减少在 mathematica 中欠定的方程组 [英] reduce system of equations which is under-determined in mathematica

问题描述

我得到了以下方程(作为例子):

I obtained the folloiwng equation (as an example):

{2 w11 + 3 w21 == 2 w12, w11 == 4 w12 + 3 w22, w11 + 2 w21 + w22 == 0,
  2 w12 + w21 + 2 w22 == 0}

我想确定 w11、w12、w21、w22.但是，只需执行以下操作:

And I want to determine w11, w12, w21, w22. However, simply do the following:

Solve[{3 w11 + 2 w21 == 5 w11 + 3 w12, w11 + w21 == 5 w21 + 3 w22, 
  3 w12 + 2 w22 == -2 w11 - w12, w12 + w22 == -2 w21 - w22}, {w11, 
  w12, w21, w22}]

因为方程组是欠定的.我有一个想法，即使用矩阵代数.但是我需要自动将 w11、w12、w21、w22 前面的那些系数分组到一个矩阵(列表列表)中，然后从那里开始.但我不确定如何轻松操纵这些方程来生成这样的矩阵.请帮忙，或者如果您有更好的想法，也请分享.

Because the system of equations is under-determined. I have one thought, i.e. using matrix algebra. But I need to automatically group those coefficients in front of w11, w12, w21, w22 into a matrix (list of lists) then go from there. But I am not sure how to manipulate these equations easily to generate such a matrix. Please help, or if you have better ideas, please share too.

非常感谢.

推荐答案

这是您的方程和变量:

vars = {w11, w12, w21, w22};
eqs = {2 w11 + 3 w21 == 2 w12, w11 == 4 w12 + 3 w22, 
   w11 + 2 w21 + w22 == 0, 2 w12 + w21 + 2 w22 == 0};

这里是矩阵:

In[48]:= matrix =  Transpose[ eqs /. Equal :> Subtract /. 
    Map[Thread[vars -> #] &, IdentityMatrix[Length[vars]]]]

Out[48]= {{2, -2, 3, 0}, {1, -4, 0, -3}, {1, 0, 2, 1}, {0, 2, 1, 2}}

同样适用于您的第二组方程:

The same works for your second group of equations:

In[49]:= eqs = {3 w11 + 2 w21 == 5 w11 + 3 w12,  w11 + w21 == 5 w21 + 3 w22, 
  3 w12 + 2 w22 == -2 w11 - w12,  w12 + w22 == -2 w21 - w22};   

In[50]:= matrix = Transpose[ eqs /. Equal :> Subtract /. 
    Map[Thread[vars -> #] &, IdentityMatrix[Length[vars]]]]
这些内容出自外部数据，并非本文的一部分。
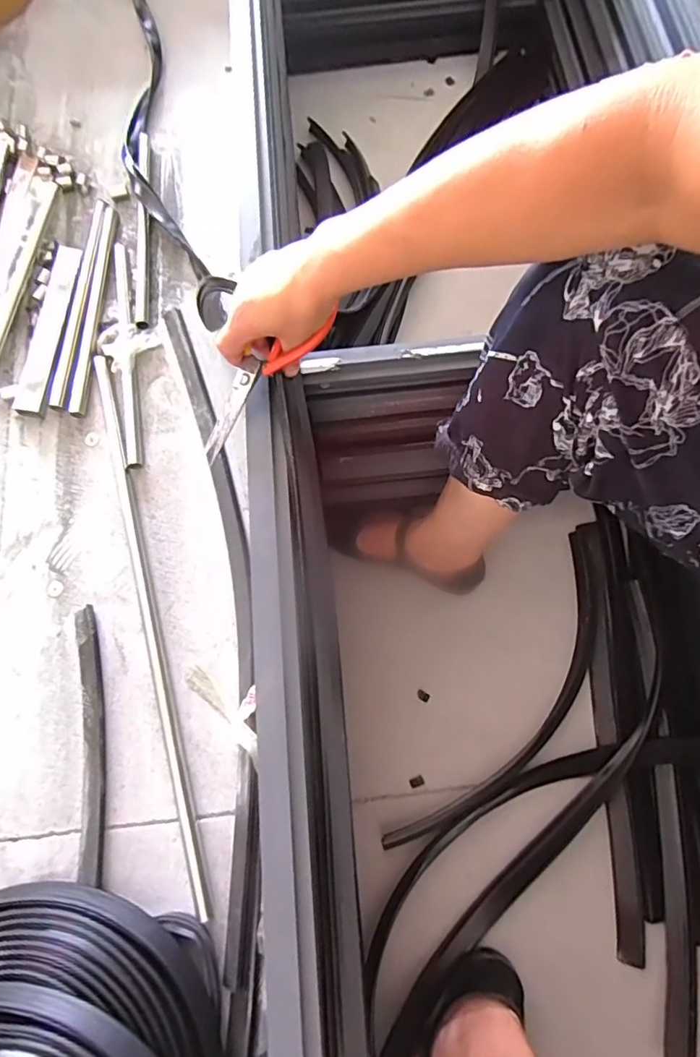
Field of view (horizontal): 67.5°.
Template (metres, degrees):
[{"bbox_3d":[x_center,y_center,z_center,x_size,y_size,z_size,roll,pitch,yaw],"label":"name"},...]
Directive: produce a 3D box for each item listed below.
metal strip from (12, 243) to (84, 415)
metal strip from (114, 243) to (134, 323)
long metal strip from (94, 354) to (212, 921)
[{"bbox_3d":[-0.517,-0.346,0.894,0.056,0.010,0.329,3,73,2],"label":"metal strip"},{"bbox_3d":[-0.398,-0.430,0.918,0.021,0.013,0.169,-12,73,-2],"label":"metal strip"},{"bbox_3d":[-0.302,0.097,0.760,0.032,0.014,0.807,-16,73,-3],"label":"long metal strip"}]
Out[50]= {{-2, -3, 2, 0}, {1, 0, -4, -3}, {2, 4, 0, 2}, {0, 1, 2, 2}}

根据要求扩展解决方案.首先，它是如何工作的:想法是首先将所有变量都放在左边，这是通过用减法替换等于运算符来实现的:

Expanding on the solution, upon request. First, how it works: the idea is to first bring all variables to the left, which is achieved by replacing the equals operator with subtraction:

In[69]:= eqs = {3 w11 + 2 w21 == 5 w11 + 3 w12,  w11 + w21 == 5 w21 + 3 w22, 
     3 w12 + 2 w22 == -2 w11 - w12,  w12 + w22 == -2 w21 - w22};

输入[70]:= eqs/.等于:> 减

In[70]:= eqs /. Equal :> Subtract

输出[70]= {-2 w11 - 3 w12 + 2 w21, w11 - 4 w21 - 3 w22, 2 w11 + 4 w12 + 2 w22, w12 + 2 w21 + 2 w22}

Out[70]= {-2 w11 - 3 w12 + 2 w21, w11 - 4 w21 - 3 w22, 2 w11 + 4 w12 + 2 w22, w12 + 2 w21 + 2 w22}

规则的构造使得对于任何一组规则，只有一个变量设置为 1，其余的设置为 0:

The rules are constructed so that for any group of rules, only one variable is set to 1, and the rest to 0:

 In[71]:= Map[Thread[vars -> #] &, IdentityMatrix[Length[vars]]]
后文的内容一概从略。